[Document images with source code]

╔══

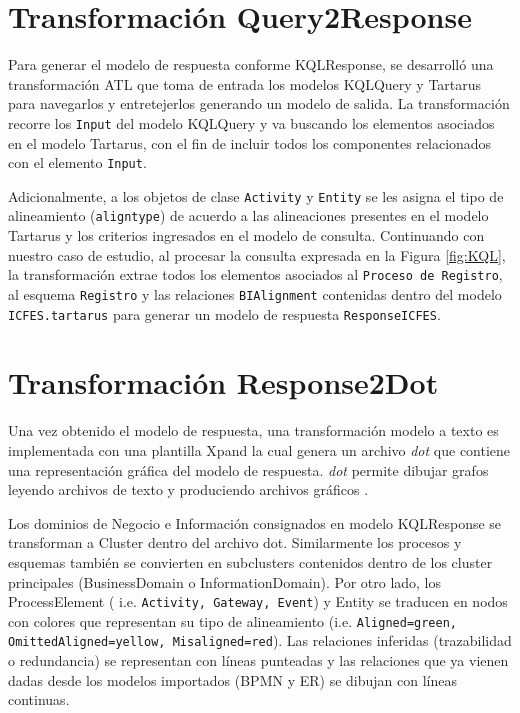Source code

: \section{Transformaci\'on Query2Response}

Para generar el modelo de respuesta conforme KQLResponse, se desarroll\'o una transformaci\'on ATL \cite{Jouault:2008} que toma de entrada los modelos KQLQuery y Tartarus para navegarlos y entretejerlos generando un modelo de salida. La transformaci\'on recorre los \texttt{Input} del modelo KQLQuery y va buscando los elementos asociados en el modelo Tartarus, con el fin de incluir todos los componentes relacionados con el elemento \texttt{Input}. 

Adicionalmente, a los objetos de clase \texttt{Activity} y \texttt{Entity} se les asigna el tipo de alineamiento (\texttt{aligntype}) de acuerdo a las alineaciones presentes en el modelo Tartarus y los criterios ingresados en el modelo de consulta. Continuando con nuestro caso de estudio, al procesar la consulta expresada en la Figura \ref{fig:KQL}, la transformaci\'on extrae todos los elementos asociados al \texttt{Proceso de Registro}, al esquema \texttt{Registro} y las relaciones \texttt{BIAlignment} contenidas dentro del modelo \texttt{ICFES.tartarus} para generar un modelo de respuesta \texttt{ResponseICFES}.

\section{Transformaci\'on Response2Dot}

Una vez obtenido el modelo de respuesta, una transformaci\'on modelo a texto es implementada con una plantilla Xpand la cual genera un archivo \textit{dot} que contiene una representaci\'on gr\'afica del modelo de respuesta. \textit{dot} permite dibujar grafos leyendo archivos de texto y produciendo archivos gr\'aficos \cite{Koutsofios:2002}. 

Los dominios de Negocio e Informaci\'on consignados en modelo KQLResponse se transforman a Cluster dentro del archivo dot. Similarmente los procesos y esquemas tambi\'en se convierten en subclusters contenidos dentro de los cluster principales (BusinessDomain o InformationDomain). Por otro lado, los ProcessElement ( i.e. \texttt{Activity, Gateway, Event}) y Entity se traducen en nodos con colores que representan su tipo de alineamiento (i.e. \texttt{Aligned=green, OmittedAligned=yellow, Misaligned=red}). Las relaciones inferidas (trazabilidad o redundancia) se representan con l\'ineas punteadas y las relaciones que ya vienen dadas desde los modelos importados (BPMN y ER) se dibujan con l\'ineas continuas. 

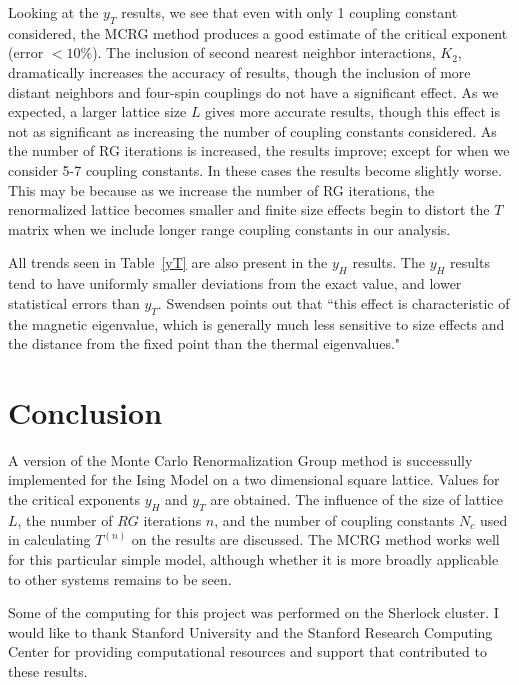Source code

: \documentclass[12pt]{article}
\begin{document}
Looking at the $y_T$ results, we see that even with only 1 coupling constant considered, the MCRG method produces a good estimate of the critical exponent (error $< 10\%$). The inclusion of second nearest neighbor interactions, $K_2$, dramatically increases the accuracy of results, though the inclusion of more distant neighbors and four-spin couplings do not have a significant effect. As we expected, a larger lattice size $L$ gives more accurate results, though this effect is not as significant as increasing the number of coupling constants considered. As the number of RG iterations is increased, the results improve; except for when we consider 5-7 coupling constants. In these cases the results become slightly worse. This may be because as we increase the number of RG iterations, the renormalized lattice becomes smaller and finite size effects begin to distort the $T$ matrix when we include longer range coupling constants in our analysis.

All trends seen in Table~\ref{yT} are also present in the $y_H$ results. The $y_H$ results tend to have uniformly smaller deviations from the exact value, and lower statistical errors than $y_T$. Swendsen points out that ``this effect is characteristic of the magnetic eigenvalue, which is generally much less sensitive to size effects and the distance from the fixed point than the thermal eigenvalues."




\section{Conclusion}
A version of the Monte Carlo Renormalization Group method is successully implemented for the Ising Model on a two dimensional square lattice. Values for the critical exponents $y_H$ and $y_T$ are obtained. The influence of the size of lattice $L$, the number of $RG$ iterations $n$, and the number of coupling constants $N_c$ used in calculating $T^{(n)}$  on the results are discussed. The MCRG method works well for this particular simple model, although whether it is more broadly applicable to other systems remains to be seen. 

Some of the computing for this project was performed on the Sherlock cluster. I would like to thank Stanford University and the Stanford Research Computing Center for providing computational resources and support that contributed to these results.



\end{document}
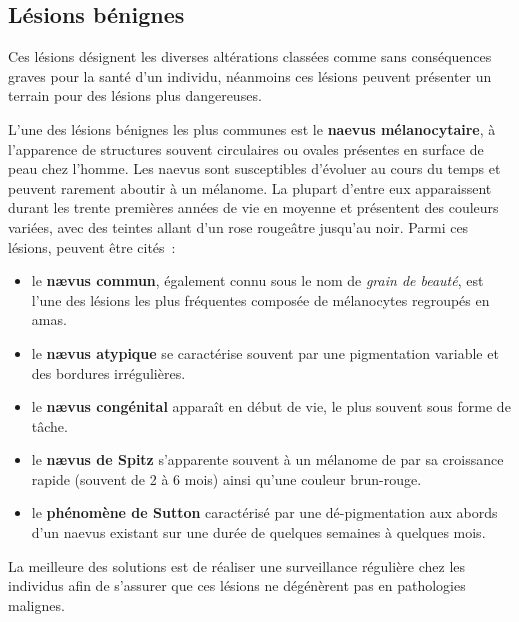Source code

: \subsection{Lésions bénignes}
Ces lésions désignent les diverses altérations classées comme sans conséquences graves pour la santé d'un individu, néanmoins ces lésions peuvent présenter un terrain pour des lésions plus dangereuses.\par

L'une des lésions bénignes les plus communes est le \textbf{naevus mélanocytaire}, à l’apparence de structures souvent circulaires ou ovales présentes en surface de peau chez l’homme. Les naevus sont susceptibles d’évoluer au cours du temps et peuvent rarement aboutir à un mélanome. La plupart d'entre eux apparaissent durant les trente premières années de vie en moyenne et présentent des couleurs variées, avec des teintes allant d'un rose rougeâtre jusqu'au noir. Parmi ces lésions, peuvent être cités~:
\begin{itemize}
    \item le \textbf{nævus commun}, également connu sous le nom de \textit{grain de beauté}, est l'une des lésions les plus fréquentes composée de mélanocytes regroupés en amas.
    \item le \textbf{nævus atypique} se caractérise souvent par une pigmentation variable et des bordures irrégulières.
    \item le \textbf{nævus congénital} apparaît en début de vie, le plus souvent sous forme de tâche.
    \item le \textbf{nævus de Spitz} s’apparente souvent à un mélanome de par sa croissance rapide (souvent de 2 à 6 mois) ainsi qu’une couleur brun-rouge.
    \item le \textbf{phénomène de Sutton} caractérisé par une dé-pigmentation aux abords d’un naevus existant sur une durée de quelques semaines à quelques mois.
\end{itemize}\par

La meilleure des solutions est de réaliser une surveillance régulière chez les individus afin de s'assurer que ces lésions ne dégénèrent pas en pathologies malignes.\par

╚══

Read through the data and copy every line where "that" shows up.

(Exercise answer):
Looking at the $y_T$ results, we see that even with only 1 coupling constant considered, the MCRG method produces a good estimate of the critical exponent (error $< 10\%$). The inclusion of second nearest neighbor interactions, $K_2$, dramatically increases the accuracy of results, though the inclusion of more distant neighbors and four-spin couplings do not have a significant effect. As we expected, a larger lattice size $L$ gives more accurate results, though this effect is not as significant as increasing the number of coupling constants considered. As the number of RG iterations is increased, the results improve; except for when we consider 5-7 coupling constants. In these cases the results become slightly worse. This may be because as we increase the number of RG iterations, the renormalized lattice becomes smaller and finite size effects begin to distort the $T$ matrix when we include longer range coupling constants in our analysis.
All trends seen in Table~\ref{yT} are also present in the $y_H$ results. The $y_H$ results tend to have uniformly smaller deviations from the exact value, and lower statistical errors than $y_T$. Swendsen points out that ``this effect is characteristic of the magnetic eigenvalue, which is generally much less sensitive to size effects and the distance from the fixed point than the thermal eigenvalues."
Some of the computing for this project was performed on the Sherlock cluster. I would like to thank Stanford University and the Stanford Research Computing Center for providing computational resources and support that contributed to these results.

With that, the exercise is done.